Asked about Vogue's forays into politics, Wintour said: "I don't think it's a moment not to take a stand ... I believe, as I think those of us who work at Condé Nast believe, that you have to stand up for what you believe in and you have to take a point of view."

Asked about the majority of Vogue political figures being Democrats, the editor-in-chief responded: "I think it's very, very important to have a point of view, and we profile women in the magazine that we believe in ... After the defeat of Secretary Clinton in 2016 (in particular), we believe that women should have a leadership position and we intend to support them."

New Zealand's prime minister Jacinda Ardern, who received a staggering amount of praise for her response to the terror attacks on two mosques in Christchurch, is another female politician with major support from Vogue and Wintour herself. "I think that she's an exceptionally direct, articulate person," Wintour said of Ardern. "And there is no sense that she's ever on message.

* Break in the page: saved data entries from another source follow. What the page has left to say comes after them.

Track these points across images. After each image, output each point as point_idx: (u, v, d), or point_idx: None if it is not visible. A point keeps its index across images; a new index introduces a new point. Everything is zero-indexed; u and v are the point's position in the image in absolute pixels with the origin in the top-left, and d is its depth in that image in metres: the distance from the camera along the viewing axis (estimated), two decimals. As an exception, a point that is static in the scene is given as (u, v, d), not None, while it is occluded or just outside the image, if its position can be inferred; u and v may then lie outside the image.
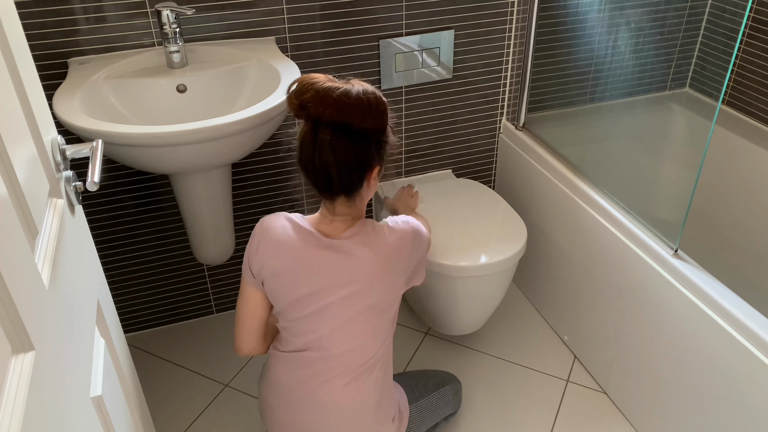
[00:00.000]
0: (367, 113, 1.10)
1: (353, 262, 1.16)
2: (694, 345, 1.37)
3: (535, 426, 1.66)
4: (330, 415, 1.24)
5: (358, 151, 1.11)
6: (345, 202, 1.17)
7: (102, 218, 1.74)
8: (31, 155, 0.73)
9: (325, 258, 1.17)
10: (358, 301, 1.18)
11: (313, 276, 1.17)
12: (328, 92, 1.08)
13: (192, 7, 1.51)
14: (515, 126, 1.97)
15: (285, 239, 1.19)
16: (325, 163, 1.10)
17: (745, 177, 1.92)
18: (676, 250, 1.42)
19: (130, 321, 1.94)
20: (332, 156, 1.09)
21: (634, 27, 1.98)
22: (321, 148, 1.09)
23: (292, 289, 1.19)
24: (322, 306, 1.18)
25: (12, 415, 0.51)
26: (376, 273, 1.17)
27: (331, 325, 1.20)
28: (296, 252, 1.18)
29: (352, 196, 1.17)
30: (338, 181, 1.13)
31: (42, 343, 0.61)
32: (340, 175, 1.12)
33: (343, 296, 1.18)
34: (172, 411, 1.72)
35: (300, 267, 1.18)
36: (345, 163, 1.11)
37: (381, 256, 1.17)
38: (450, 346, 1.90)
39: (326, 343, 1.21)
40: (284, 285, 1.19)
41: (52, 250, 0.73)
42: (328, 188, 1.15)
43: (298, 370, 1.24)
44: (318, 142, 1.09)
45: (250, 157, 1.78)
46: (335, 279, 1.17)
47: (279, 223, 1.21)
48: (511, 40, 1.87)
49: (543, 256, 1.91)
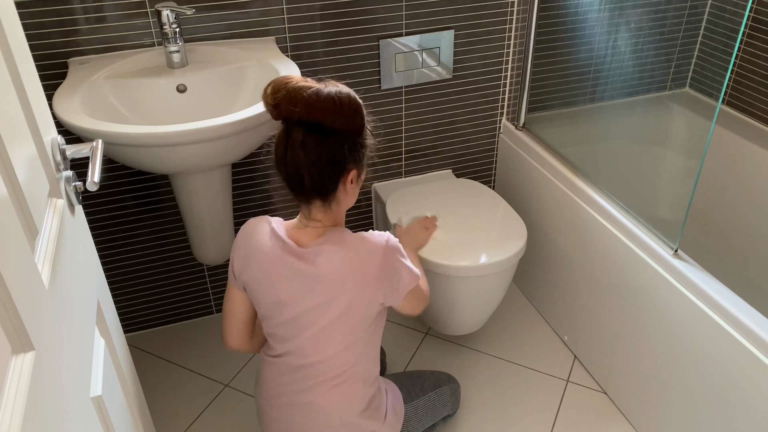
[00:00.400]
0: (338, 113, 1.09)
1: (318, 272, 1.15)
2: (694, 345, 1.37)
3: (535, 426, 1.66)
4: (317, 417, 1.25)
5: (329, 151, 1.10)
6: (321, 206, 1.17)
7: (102, 218, 1.74)
8: (31, 155, 0.73)
9: (293, 267, 1.17)
10: (326, 311, 1.18)
11: (286, 284, 1.18)
12: (299, 91, 1.08)
13: (192, 7, 1.51)
14: (515, 126, 1.97)
15: (261, 247, 1.19)
16: (297, 163, 1.10)
17: (745, 177, 1.92)
18: (676, 250, 1.42)
19: (130, 321, 1.94)
20: (302, 155, 1.09)
21: (634, 27, 1.98)
22: (293, 147, 1.10)
23: (268, 295, 1.20)
24: (297, 313, 1.19)
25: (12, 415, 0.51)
26: (341, 284, 1.16)
27: (307, 333, 1.20)
28: (269, 259, 1.18)
29: (327, 199, 1.16)
30: (310, 182, 1.12)
31: (42, 343, 0.61)
32: (311, 175, 1.11)
33: (312, 305, 1.18)
34: (172, 411, 1.72)
35: (273, 274, 1.18)
36: (315, 163, 1.10)
37: (346, 267, 1.15)
38: (450, 346, 1.90)
39: (305, 350, 1.22)
40: (261, 290, 1.21)
41: (52, 250, 0.73)
42: (301, 190, 1.14)
43: (283, 375, 1.26)
44: (290, 142, 1.10)
45: (250, 157, 1.78)
46: (303, 288, 1.17)
47: (260, 229, 1.22)
48: (511, 40, 1.87)
49: (543, 256, 1.91)
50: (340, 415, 1.25)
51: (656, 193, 2.13)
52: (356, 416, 1.26)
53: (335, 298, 1.17)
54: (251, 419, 1.69)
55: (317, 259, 1.16)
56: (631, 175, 2.07)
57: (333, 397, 1.24)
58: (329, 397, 1.24)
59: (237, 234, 1.25)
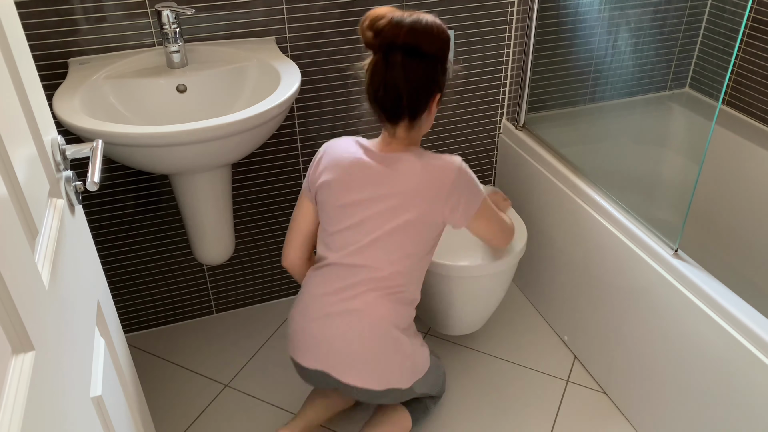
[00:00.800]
0: (435, 38, 1.22)
1: (395, 177, 1.27)
2: (694, 345, 1.37)
3: (535, 426, 1.66)
4: (362, 325, 1.31)
5: (427, 73, 1.23)
6: (406, 127, 1.28)
7: (102, 218, 1.74)
8: (31, 155, 0.73)
9: (372, 169, 1.29)
10: (393, 218, 1.28)
11: (361, 185, 1.29)
12: (401, 19, 1.20)
13: (192, 7, 1.51)
14: (515, 126, 1.97)
15: (343, 152, 1.33)
16: (397, 84, 1.21)
17: (745, 177, 1.92)
18: (676, 250, 1.42)
19: (130, 321, 1.94)
20: (403, 76, 1.21)
21: (634, 27, 1.98)
22: (393, 69, 1.21)
23: (340, 196, 1.31)
24: (364, 218, 1.29)
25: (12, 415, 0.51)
26: (412, 194, 1.27)
27: (368, 238, 1.30)
28: (350, 162, 1.31)
29: (415, 119, 1.27)
30: (407, 101, 1.23)
31: (42, 343, 0.61)
32: (409, 94, 1.22)
33: (381, 210, 1.28)
34: (172, 411, 1.72)
35: (350, 175, 1.30)
36: (414, 83, 1.22)
37: (421, 179, 1.27)
38: (450, 346, 1.90)
39: (363, 255, 1.30)
40: (334, 192, 1.31)
41: (52, 250, 0.73)
42: (396, 110, 1.25)
43: (334, 282, 1.33)
44: (390, 65, 1.21)
45: (250, 157, 1.78)
46: (378, 191, 1.28)
47: (343, 141, 1.36)
48: (511, 40, 1.87)
49: (543, 256, 1.91)
50: (385, 326, 1.32)
51: (656, 193, 2.13)
52: (400, 331, 1.34)
53: (403, 206, 1.28)
54: (251, 419, 1.69)
55: (396, 165, 1.28)
56: (631, 175, 2.08)
57: (380, 307, 1.32)
58: (377, 306, 1.32)
59: (319, 149, 1.39)
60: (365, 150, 1.31)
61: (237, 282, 1.99)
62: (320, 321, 1.33)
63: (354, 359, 1.32)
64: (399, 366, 1.34)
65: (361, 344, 1.31)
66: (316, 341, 1.34)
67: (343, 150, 1.33)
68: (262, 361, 1.86)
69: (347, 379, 1.33)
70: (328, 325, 1.32)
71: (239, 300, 2.03)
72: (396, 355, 1.33)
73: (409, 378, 1.37)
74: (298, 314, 1.38)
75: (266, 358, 1.87)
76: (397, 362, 1.34)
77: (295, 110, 1.76)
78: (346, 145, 1.34)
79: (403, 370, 1.36)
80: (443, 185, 1.27)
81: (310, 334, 1.34)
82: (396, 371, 1.34)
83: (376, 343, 1.31)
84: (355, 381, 1.33)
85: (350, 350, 1.31)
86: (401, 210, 1.28)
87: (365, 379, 1.32)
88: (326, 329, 1.32)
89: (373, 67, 1.23)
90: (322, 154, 1.36)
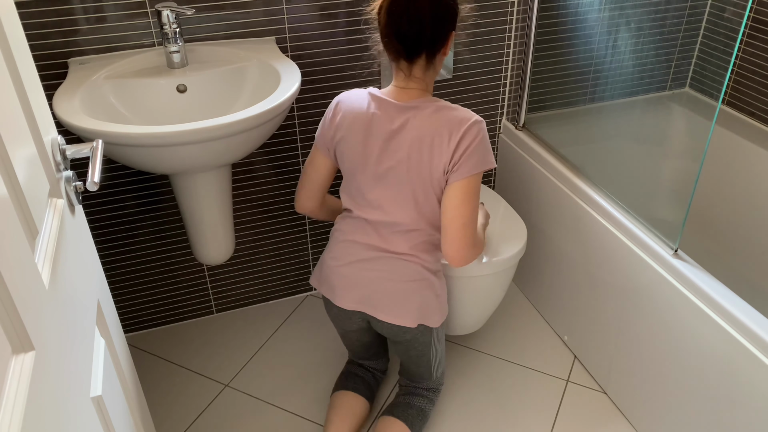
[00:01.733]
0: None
1: (414, 127, 1.29)
2: (694, 345, 1.37)
3: (535, 426, 1.66)
4: (396, 268, 1.37)
5: (446, 5, 1.25)
6: (423, 65, 1.29)
7: (102, 218, 1.74)
8: (31, 155, 0.73)
9: (391, 123, 1.30)
10: (414, 168, 1.30)
11: (377, 142, 1.31)
12: None
13: (192, 7, 1.51)
14: (515, 126, 1.97)
15: (360, 110, 1.33)
16: (421, 15, 1.23)
17: (745, 177, 1.92)
18: (676, 250, 1.42)
19: (130, 321, 1.95)
20: (427, 6, 1.22)
21: (634, 27, 1.98)
22: (416, 1, 1.22)
23: (357, 154, 1.33)
24: (383, 171, 1.32)
25: (12, 415, 0.51)
26: (428, 141, 1.28)
27: (390, 191, 1.33)
28: (367, 119, 1.32)
29: (432, 55, 1.28)
30: (430, 32, 1.24)
31: (42, 343, 0.61)
32: (433, 23, 1.24)
33: (401, 161, 1.30)
34: (172, 411, 1.72)
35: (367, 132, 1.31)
36: (436, 14, 1.23)
37: (435, 124, 1.28)
38: (450, 346, 1.90)
39: (384, 207, 1.35)
40: (350, 150, 1.34)
41: (52, 250, 0.73)
42: (418, 43, 1.25)
43: (364, 231, 1.38)
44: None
45: (250, 157, 1.78)
46: (397, 144, 1.30)
47: (357, 94, 1.36)
48: (511, 40, 1.87)
49: (543, 256, 1.91)
50: (417, 268, 1.38)
51: (656, 193, 2.13)
52: (432, 274, 1.40)
53: (421, 158, 1.29)
54: (251, 419, 1.69)
55: (415, 113, 1.29)
56: (631, 175, 2.07)
57: (410, 252, 1.37)
58: (408, 251, 1.37)
59: (331, 102, 1.39)
60: (380, 102, 1.32)
61: (237, 282, 1.99)
62: (354, 265, 1.39)
63: (390, 298, 1.37)
64: (430, 304, 1.40)
65: (395, 284, 1.37)
66: (352, 283, 1.39)
67: (358, 105, 1.34)
68: (262, 361, 1.86)
69: (383, 316, 1.38)
70: (362, 267, 1.38)
71: (239, 300, 2.03)
72: (428, 291, 1.39)
73: (439, 317, 1.43)
74: (330, 259, 1.43)
75: (266, 358, 1.87)
76: (430, 300, 1.40)
77: (295, 110, 1.76)
78: (360, 100, 1.35)
79: (433, 309, 1.41)
80: (455, 130, 1.28)
81: (345, 276, 1.40)
82: (427, 308, 1.40)
83: (410, 284, 1.37)
84: (390, 318, 1.38)
85: (385, 290, 1.37)
86: (418, 162, 1.30)
87: (400, 316, 1.38)
88: (361, 272, 1.38)
89: (391, 3, 1.24)
90: (335, 108, 1.37)
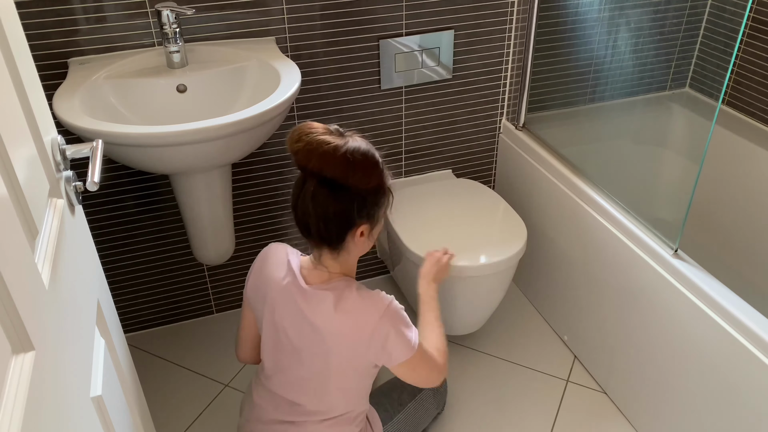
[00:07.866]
0: (351, 173, 1.09)
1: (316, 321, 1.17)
2: (694, 345, 1.37)
3: (535, 426, 1.66)
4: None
5: (338, 206, 1.11)
6: (329, 254, 1.18)
7: (102, 218, 1.74)
8: (31, 155, 0.73)
9: (297, 306, 1.19)
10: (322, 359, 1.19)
11: (289, 319, 1.20)
12: (317, 146, 1.08)
13: (192, 7, 1.51)
14: (515, 126, 1.97)
15: (272, 278, 1.23)
16: (305, 212, 1.13)
17: (745, 177, 1.92)
18: (676, 250, 1.42)
19: (130, 321, 1.94)
20: (311, 206, 1.11)
21: (634, 27, 1.98)
22: (304, 197, 1.12)
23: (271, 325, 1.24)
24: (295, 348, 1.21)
25: (12, 415, 0.51)
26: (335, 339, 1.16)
27: (302, 371, 1.22)
28: (278, 292, 1.21)
29: (335, 249, 1.17)
30: (316, 232, 1.14)
31: (42, 343, 0.61)
32: (317, 226, 1.13)
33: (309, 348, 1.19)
34: (172, 411, 1.72)
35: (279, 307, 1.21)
36: (322, 216, 1.12)
37: (340, 326, 1.15)
38: (450, 346, 1.90)
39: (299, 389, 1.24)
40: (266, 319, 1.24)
41: (52, 250, 0.73)
42: (309, 237, 1.17)
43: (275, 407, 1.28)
44: (303, 191, 1.12)
45: (250, 157, 1.78)
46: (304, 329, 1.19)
47: (276, 258, 1.25)
48: (511, 40, 1.87)
49: (543, 256, 1.91)
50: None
51: (656, 193, 2.13)
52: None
53: (330, 350, 1.17)
54: (251, 419, 1.69)
55: (318, 307, 1.17)
56: (631, 175, 2.07)
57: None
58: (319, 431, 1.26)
59: (257, 257, 1.30)
60: (293, 278, 1.20)
61: (237, 282, 1.99)
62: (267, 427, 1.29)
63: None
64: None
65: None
66: None
67: (271, 275, 1.23)
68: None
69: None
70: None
71: (239, 300, 2.03)
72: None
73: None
74: (251, 416, 1.32)
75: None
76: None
77: (295, 110, 1.76)
78: (275, 269, 1.23)
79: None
80: (362, 333, 1.15)
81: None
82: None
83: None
84: None
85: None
86: (327, 355, 1.18)
87: None
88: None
89: (294, 185, 1.14)
90: (254, 271, 1.28)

"She truly brought the country together in such a remarkable way that I haven't seen many other leaders achieve. And she was just so moving, and when she said, 'we are all one country,' it was a message that a lot of other leaders could learn from."

Anna Wintour will celebrate her 70th birthday this year, and Condé Nast insists she’s not going anywhere. Amanpour’s interview happened the day after Condé Nast appointed Roger Lynch, former CEO of the music streaming service Pandora, as its first global chief executive.

"Anna Wintour is an incredibly talented and creative leader whose influence is beyond measure," Sauerberg's statement read. "She is integral to the future of our company's transformation and has agreed to work with me indefinitely in her role as editor-in-chief, Vogue and artistic director of Condé Nast."

WWD quotes insiders as saying that British Vogue editor in chief Edward Enninful, most frequently brought up as Wintour’s future replacement, is not headed Stateside.

"Edward is a brilliant editor," Wintour tells Amanpour. "And I think he's really, in his fearless style of editing, brought a completely different point of view to British Vogue -- with no disrespect to the editor that was there for many years before Edward.

"I think that he's very passionate about race. He's very passionate about politics ... He is taking a stand and he is not trying to please everybody, because you can't in this day and age."